RayYin is fortunate to have a thriving practice and many opportunities for growth in the new China. We always remember, however, that we are connected to a larger community and we strive to use our resources to help others and be responsible members of our society.
Charitable Foundation
In 2008, RayYin set up Rayyin & Su Guanghua Scholarship, a charitable foundation, to provide scholarships that enable high achieving students from poor families to finish high school. Currently, RayYin & Su Guanghua supports five students a year at Jiangsu Nanqing High School and the foundation plans to gradually increase the number of scholarships it awards and eventually expand the program to include students at additional schools.

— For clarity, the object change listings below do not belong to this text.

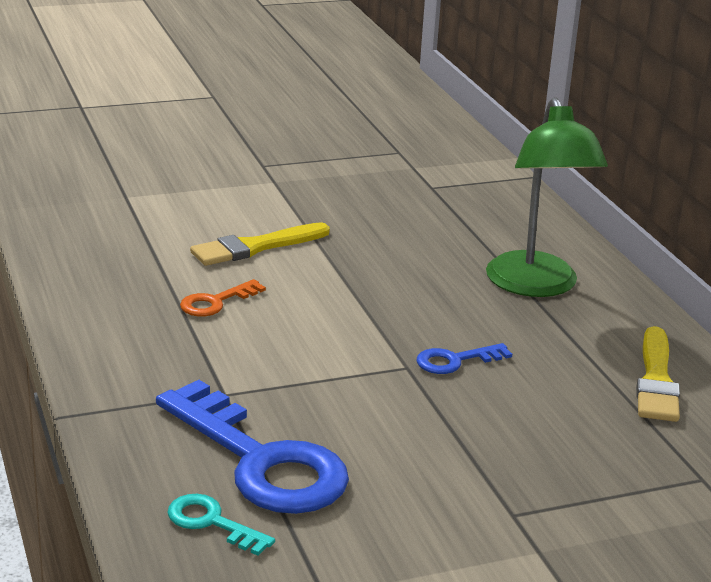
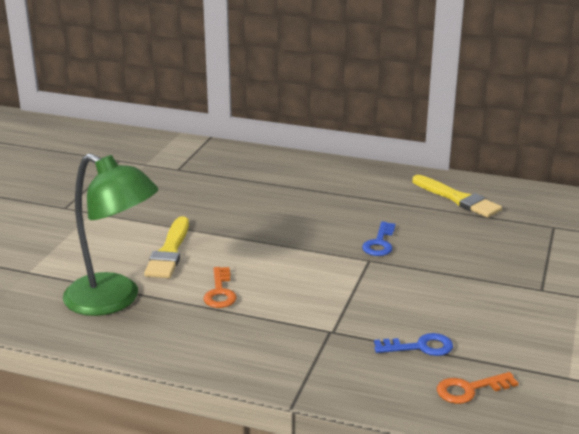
camera: 50 degrees left, 0 degrees up
blue key [156,380,349,514] -> blue key [374,333,453,356], size x0.45
turquoise key [167,494,275,556] -> orange key [437,372,518,404]
green lamp [486,97,608,297] -> green lamp moved to [63,154,158,316]

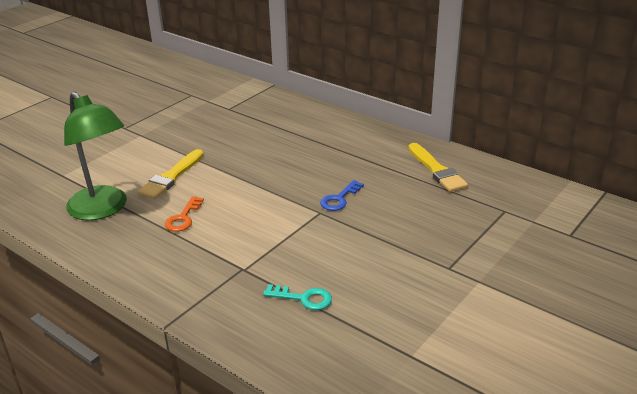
camera: 20 degrees right, 5 degrees up
blue key [374,333,453,356] -> turquoise key [263,284,332,310]
orange key [437,372,518,404] -> none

RayYin & Su Guanghua was founded in honor of Guanghua Su, the grandfather of, Yi Zhou, one of RayYin’s founders, and a WWII pilot hero. Guanghua Su was born in 1914 to a scholarly family in Zhouzhuang, a town in Jiangsu province. After seeing great suffering among Chinese as a result of multiple foreign invasions, he became determined to act to remove China from foreign control and return the country to its people. He signified his intentions by changing his given name, Ruibao, to Guanghua, which means “restore China”.

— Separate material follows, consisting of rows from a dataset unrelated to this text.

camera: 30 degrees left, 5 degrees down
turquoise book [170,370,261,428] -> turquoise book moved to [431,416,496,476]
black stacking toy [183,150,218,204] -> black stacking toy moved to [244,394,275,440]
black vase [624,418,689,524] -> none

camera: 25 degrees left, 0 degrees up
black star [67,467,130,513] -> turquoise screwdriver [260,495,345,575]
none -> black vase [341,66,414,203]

Mr. Su became a pilot and joined the China Air Force Bomb Army to fight the Japanese. At the time, the Japanese believed that their sophisticated defense system would prevent the Chinese from being able to fly over Tokyo. Mr. Su courageously undertook a mission to fly to Tokyo in order to energize the China and demoralize Japan. Putting his life in jeopardy by flying with only enough fuel to get to Japan, he completed his mission and announced his accomplishment by dropping anti-Japanese propaganda on Tokyo. Despite his fuel shortage, he managed to fly back to China and land in a town near the ocean. Upon landing, he changed his clothes and then made his way to HK and ultimately to Chongqing, where Chiang Kai-shek presented him with a sword to honor his accomplishment. In addition, when the news reached his hometown, people began to refer to him as “Flying General”. Meanwhile, in response to his successful penetration of Tokyo air space, the Commissioner in charge of air defense in Japan committed suicide.

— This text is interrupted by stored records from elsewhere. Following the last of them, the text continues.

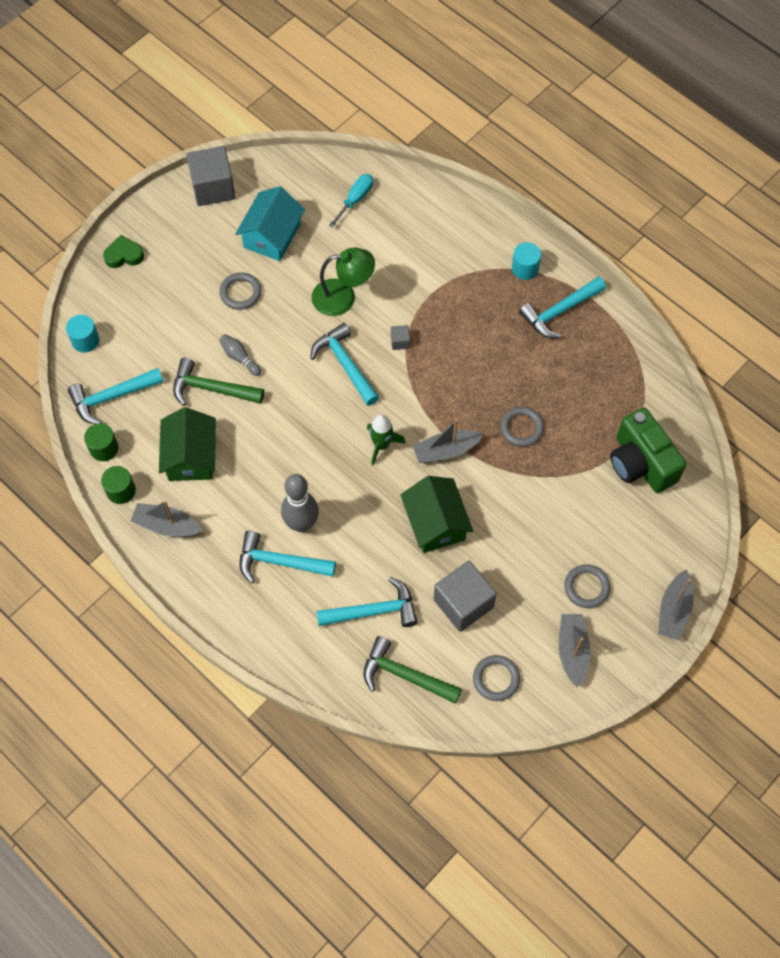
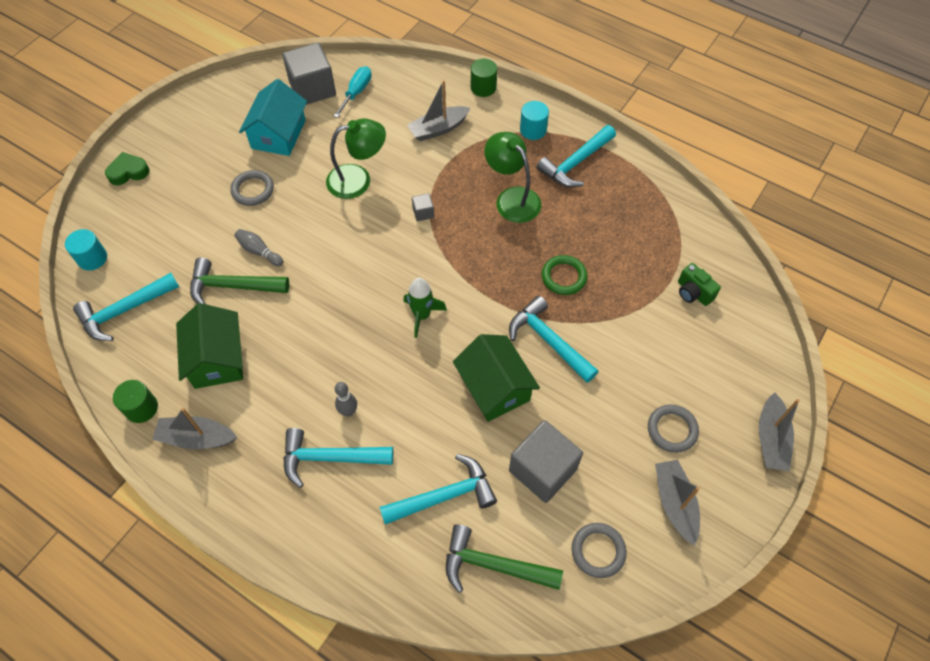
camera: 10 degrees left, 5 degrees down
green cylinder [84,423,118,461] -> green cylinder moved to [471,59,497,97]
grey cube [186,146,236,206] -> grey cube moved to [282,43,336,105]
grey bowling pin [281,474,319,532] -> grey bowling pin [335,382,357,417], size x0.52
turquoise hammer [310,323,379,406] -> turquoise hammer moved to [509,295,598,383]
grey boat [413,419,484,463] -> grey boat moved to [407,80,470,141]
grey ring [500,407,544,447] -> green ring [542,255,588,295]
green camera [610,407,686,493] -> green camera [678,263,721,306], size x0.50
none -> green lamp [484,132,541,223]

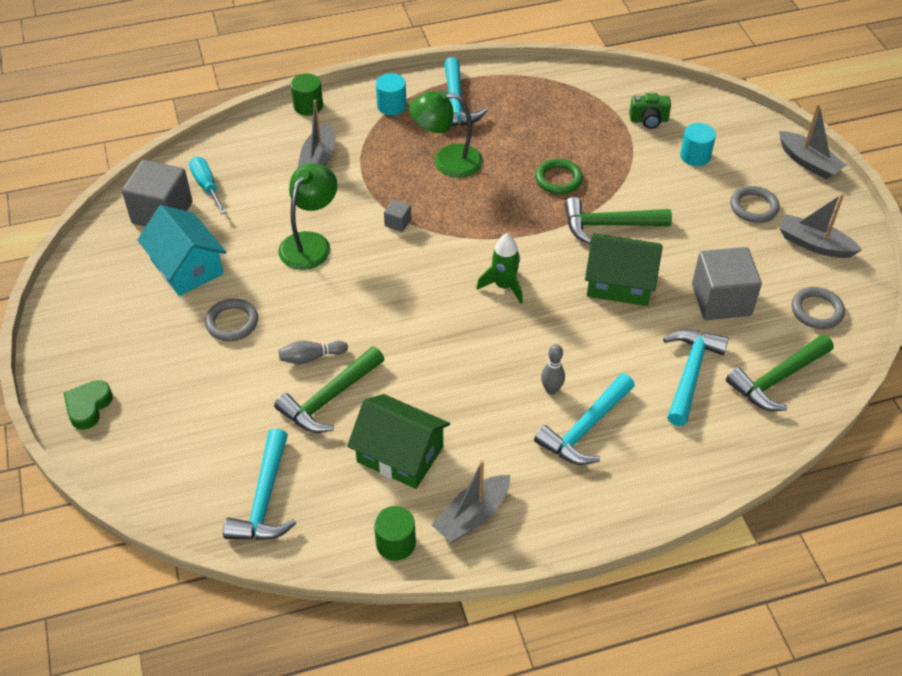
camera: 50 degrees left, 10 degrees down
turquoise cylinder [65,229,107,270] -> turquoise cylinder moved to [680,123,716,166]
turquoise hammer [509,295,598,383] -> green hammer [565,197,672,244]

Mr. Su later served bravely in an attack against the Japanese in defense of Chengdu, during which he suffered a serious chest wound while engaged in an air fight. No medicine was available to treat his injury, so he died a hero shortly after landing on December 11, 1940. After liberation, he was recognized by the Communist Party as a hero and his name was later inscribed on the Nanjing Anti-Japanese War Aviation Martyr Monument. This was a very rare honor because he was a general in the Nationalist armed forces, not the Communist armed forces.
Guanghua Su was 27 years old at the time of his death and he left behind his wife of one year and a one month old daughter. His daughter taught at Jiangsu Nanjing High School. RayYin decided to honor the memory of Guanghua Su by providing scholarships to students at Jiangsu Nanjing High School because educating Chinese is an important step towards his goal of restoring a unified China to the great country that it once was.